Wade is reportedly trying to make up some of the $US41.6 million he gave up last summer when he opted out of the last two years of his deal to help the Miami Heat re-sign LeBron James and retool the roster.
While James went back to Cleveland and Chris Bosh re-signed on a max deal, Wade settled for a two-year, $US31 million deal with Miami, with a $US16.1 million player option this summer.
As Jackson reports, the original belief was that Wade would opt into that player deal this summer so he could explore free agency in 2016 when the salary cap jumps to $US88 million. But instead, he may seek a long-term, more lucrative deal this summer that would pay him through age 36.
Jackson reports that while Wade’s preference is to stay in Miami, he’s open to going to other teams if he and the Heat can’t agree on a number.
Miami’s hesitancy to give Wade more money has to boil down to Wade’s age and injuries. Wade will turn 34 next season and hasn’t played over 70 games since the 2010-11 season. In the last two seasons, he’s missed a combined 48 games.
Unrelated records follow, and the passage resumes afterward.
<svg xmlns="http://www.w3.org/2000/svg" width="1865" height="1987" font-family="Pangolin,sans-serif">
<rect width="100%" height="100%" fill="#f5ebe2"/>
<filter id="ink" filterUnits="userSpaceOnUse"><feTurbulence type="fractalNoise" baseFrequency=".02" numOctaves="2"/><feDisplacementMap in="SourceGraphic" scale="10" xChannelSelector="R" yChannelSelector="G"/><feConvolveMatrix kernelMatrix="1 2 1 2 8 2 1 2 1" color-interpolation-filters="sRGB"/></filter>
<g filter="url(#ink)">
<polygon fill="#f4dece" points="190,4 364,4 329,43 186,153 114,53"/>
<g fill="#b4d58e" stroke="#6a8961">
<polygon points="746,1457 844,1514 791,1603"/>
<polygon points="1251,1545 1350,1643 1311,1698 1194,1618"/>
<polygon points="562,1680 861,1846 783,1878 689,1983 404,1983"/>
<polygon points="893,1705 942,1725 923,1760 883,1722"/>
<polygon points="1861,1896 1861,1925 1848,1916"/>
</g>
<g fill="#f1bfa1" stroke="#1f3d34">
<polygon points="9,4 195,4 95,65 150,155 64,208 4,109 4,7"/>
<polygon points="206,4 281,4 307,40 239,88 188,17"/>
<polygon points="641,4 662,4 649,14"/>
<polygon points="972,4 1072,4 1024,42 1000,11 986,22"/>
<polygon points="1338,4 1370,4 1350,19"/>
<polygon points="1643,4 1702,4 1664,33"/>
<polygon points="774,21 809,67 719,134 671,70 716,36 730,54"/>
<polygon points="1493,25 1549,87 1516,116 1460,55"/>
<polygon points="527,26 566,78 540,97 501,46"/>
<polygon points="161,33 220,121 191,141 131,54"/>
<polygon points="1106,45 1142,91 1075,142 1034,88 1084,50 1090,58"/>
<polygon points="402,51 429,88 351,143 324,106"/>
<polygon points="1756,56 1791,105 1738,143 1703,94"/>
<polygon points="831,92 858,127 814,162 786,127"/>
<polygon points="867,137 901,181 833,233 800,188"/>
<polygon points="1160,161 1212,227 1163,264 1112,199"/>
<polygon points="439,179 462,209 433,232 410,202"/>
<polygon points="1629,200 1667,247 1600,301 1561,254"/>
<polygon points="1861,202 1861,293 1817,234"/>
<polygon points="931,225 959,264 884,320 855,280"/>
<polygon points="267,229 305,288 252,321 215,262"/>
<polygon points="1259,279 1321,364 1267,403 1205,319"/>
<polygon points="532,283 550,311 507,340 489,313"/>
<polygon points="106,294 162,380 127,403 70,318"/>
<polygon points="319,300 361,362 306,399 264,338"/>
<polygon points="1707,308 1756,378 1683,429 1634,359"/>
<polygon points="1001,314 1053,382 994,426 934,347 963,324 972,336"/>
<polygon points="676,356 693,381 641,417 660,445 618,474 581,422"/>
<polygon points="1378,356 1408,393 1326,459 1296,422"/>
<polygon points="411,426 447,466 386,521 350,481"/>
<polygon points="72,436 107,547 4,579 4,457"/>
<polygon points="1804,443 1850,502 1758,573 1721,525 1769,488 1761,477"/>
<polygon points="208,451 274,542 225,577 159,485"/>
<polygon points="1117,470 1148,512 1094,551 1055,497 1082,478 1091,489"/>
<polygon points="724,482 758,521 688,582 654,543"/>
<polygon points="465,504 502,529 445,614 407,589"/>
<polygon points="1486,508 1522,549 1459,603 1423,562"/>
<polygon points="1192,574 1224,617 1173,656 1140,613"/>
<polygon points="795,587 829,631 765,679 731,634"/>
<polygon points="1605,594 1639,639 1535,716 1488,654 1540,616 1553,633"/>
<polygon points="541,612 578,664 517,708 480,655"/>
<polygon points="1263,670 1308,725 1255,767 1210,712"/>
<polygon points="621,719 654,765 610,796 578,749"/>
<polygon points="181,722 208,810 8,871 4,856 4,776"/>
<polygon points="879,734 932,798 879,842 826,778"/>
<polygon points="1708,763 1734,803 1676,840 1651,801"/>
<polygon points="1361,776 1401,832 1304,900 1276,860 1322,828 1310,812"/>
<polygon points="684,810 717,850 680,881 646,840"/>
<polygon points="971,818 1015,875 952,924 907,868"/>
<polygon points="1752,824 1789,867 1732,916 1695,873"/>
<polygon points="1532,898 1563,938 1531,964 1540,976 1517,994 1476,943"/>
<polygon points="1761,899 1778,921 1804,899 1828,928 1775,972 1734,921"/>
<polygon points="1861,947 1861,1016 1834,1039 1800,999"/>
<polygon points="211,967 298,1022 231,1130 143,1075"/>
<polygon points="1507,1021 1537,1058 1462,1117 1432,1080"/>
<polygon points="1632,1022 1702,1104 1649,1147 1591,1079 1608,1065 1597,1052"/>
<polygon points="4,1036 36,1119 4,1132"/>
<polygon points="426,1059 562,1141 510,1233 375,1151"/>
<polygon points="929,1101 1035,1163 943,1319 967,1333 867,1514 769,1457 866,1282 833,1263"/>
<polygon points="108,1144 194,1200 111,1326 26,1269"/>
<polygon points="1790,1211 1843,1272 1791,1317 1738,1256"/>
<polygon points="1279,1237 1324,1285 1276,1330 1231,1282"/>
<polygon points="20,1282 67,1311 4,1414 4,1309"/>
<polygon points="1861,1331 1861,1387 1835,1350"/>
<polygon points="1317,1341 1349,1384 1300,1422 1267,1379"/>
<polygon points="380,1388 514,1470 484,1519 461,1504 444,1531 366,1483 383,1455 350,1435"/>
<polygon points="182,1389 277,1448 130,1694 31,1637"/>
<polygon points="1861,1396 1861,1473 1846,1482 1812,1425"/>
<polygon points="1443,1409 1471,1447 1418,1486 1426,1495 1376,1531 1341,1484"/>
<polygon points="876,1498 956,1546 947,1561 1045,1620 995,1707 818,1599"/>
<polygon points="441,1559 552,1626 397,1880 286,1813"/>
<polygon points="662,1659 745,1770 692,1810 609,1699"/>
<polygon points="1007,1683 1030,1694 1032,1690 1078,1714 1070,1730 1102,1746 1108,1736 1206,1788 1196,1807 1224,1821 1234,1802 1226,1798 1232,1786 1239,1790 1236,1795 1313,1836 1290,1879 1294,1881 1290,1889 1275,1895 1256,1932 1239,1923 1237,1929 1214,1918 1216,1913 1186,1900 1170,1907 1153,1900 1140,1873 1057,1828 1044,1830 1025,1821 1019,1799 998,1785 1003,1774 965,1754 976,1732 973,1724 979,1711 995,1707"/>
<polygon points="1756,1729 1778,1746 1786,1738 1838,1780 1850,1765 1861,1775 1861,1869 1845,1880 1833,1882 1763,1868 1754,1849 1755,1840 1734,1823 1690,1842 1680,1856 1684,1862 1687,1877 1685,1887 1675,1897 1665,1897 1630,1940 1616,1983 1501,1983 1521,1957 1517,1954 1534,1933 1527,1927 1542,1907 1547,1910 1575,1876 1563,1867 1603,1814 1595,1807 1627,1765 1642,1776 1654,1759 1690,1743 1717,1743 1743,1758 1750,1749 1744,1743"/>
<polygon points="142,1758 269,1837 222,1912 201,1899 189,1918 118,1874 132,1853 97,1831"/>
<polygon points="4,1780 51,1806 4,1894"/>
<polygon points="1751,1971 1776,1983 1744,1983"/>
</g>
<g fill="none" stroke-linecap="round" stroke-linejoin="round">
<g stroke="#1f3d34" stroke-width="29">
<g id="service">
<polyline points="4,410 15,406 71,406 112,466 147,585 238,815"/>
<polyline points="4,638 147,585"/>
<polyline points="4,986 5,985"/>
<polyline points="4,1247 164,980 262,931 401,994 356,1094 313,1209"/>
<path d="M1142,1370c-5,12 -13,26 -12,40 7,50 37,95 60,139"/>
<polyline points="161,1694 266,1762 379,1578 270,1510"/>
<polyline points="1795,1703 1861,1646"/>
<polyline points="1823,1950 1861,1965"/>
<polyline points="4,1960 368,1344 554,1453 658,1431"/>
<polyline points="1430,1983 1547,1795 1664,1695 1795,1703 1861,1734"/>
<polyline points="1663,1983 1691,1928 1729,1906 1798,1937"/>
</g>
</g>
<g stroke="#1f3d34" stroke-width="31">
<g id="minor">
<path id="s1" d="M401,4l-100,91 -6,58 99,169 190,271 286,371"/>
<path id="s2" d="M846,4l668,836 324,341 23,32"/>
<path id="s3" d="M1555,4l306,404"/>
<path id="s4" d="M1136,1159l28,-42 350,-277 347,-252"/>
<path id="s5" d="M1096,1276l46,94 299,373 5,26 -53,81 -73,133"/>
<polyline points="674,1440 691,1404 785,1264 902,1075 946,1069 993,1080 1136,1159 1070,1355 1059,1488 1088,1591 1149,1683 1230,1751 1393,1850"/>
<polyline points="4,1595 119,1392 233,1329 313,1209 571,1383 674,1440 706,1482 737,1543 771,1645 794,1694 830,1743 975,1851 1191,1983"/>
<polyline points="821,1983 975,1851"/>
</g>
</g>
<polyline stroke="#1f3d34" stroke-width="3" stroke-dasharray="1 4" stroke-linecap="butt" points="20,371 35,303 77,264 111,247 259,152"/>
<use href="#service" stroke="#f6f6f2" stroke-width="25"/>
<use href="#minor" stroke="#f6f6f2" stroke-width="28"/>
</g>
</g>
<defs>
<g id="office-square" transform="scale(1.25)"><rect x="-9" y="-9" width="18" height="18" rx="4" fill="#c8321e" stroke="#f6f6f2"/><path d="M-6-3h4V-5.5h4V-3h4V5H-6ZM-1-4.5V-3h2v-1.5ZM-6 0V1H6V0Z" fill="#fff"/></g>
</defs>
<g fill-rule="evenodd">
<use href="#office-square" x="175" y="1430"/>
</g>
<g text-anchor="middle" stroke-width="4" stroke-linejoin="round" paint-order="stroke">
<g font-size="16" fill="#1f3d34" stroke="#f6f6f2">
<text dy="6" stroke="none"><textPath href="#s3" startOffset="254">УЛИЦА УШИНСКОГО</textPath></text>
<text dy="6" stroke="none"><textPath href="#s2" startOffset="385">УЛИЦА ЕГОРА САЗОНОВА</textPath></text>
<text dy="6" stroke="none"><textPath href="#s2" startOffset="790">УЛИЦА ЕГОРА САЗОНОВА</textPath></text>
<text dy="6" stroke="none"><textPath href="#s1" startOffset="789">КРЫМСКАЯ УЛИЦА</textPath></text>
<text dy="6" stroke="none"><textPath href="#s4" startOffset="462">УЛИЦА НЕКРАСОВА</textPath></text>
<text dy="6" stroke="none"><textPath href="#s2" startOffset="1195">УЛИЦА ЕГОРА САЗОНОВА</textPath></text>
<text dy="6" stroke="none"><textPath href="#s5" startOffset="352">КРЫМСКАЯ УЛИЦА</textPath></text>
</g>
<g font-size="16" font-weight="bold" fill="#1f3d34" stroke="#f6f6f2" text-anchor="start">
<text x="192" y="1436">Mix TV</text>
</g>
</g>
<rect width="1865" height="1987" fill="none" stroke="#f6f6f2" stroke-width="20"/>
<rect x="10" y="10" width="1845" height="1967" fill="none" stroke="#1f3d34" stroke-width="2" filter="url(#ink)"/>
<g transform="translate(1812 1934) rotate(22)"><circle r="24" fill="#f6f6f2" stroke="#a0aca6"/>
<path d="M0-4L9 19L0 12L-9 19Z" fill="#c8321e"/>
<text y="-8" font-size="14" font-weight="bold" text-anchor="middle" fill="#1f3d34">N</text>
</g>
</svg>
Though Wade is still a top guard in the NBA when healthy, he struggles to actually stay on the court.
Jackson notes that Heat president Pat Riley commented on Wade’s health earlier this offseason, suggesting that Wade needs to take better care of his body:
“He’s got to change the narrative himself about his body and about his injuries and about his missing games. And we had a discussion about this. But he always has to answer those questions, and I know those questions are legitimate because they’re real. So night in and night out, there’s always the question of whether or not he can or he can’t. And so I’d like to have him try to get past that first hurdle mentally and do whatever he has to do to get himself ready to practice and himself ready to play, each and every night.”
That Wade would suddenly want to turn down $US16 million and become a free agent this summer before the huge salary cap jump next summer suggests he’s aware of his own physical limitations. Though he missed 20 games this past year, he still averaged 21 points on 47% shooting with nearly five assists per game. Wade and his agent may be hoping to cash in on a solid season with a long-term deal, rather than risk a lesser 2015-16 season with more injuries.
Unfortunately for Wade, even if he decides to leave Miami, other teams are aware of his age and injury history, too. It’s possible that Wade could find a team willing to pay him more than that $US16 million number, but there would likely be some hesitancy. Even with the cap jump, paying an ageing, injury-riddled, ball-dominant guard a near-max contract would be risky, and teams would probably want to keep the contract short in length or not guarantee all of the money.
Unfortunately for Wade, it’s unlikely that he’ll make up the $US42 million he gave up last summer. Though he still has plenty of value in the league, teams are too wary of investing a lot of money in a player with Wade’s age and injury history.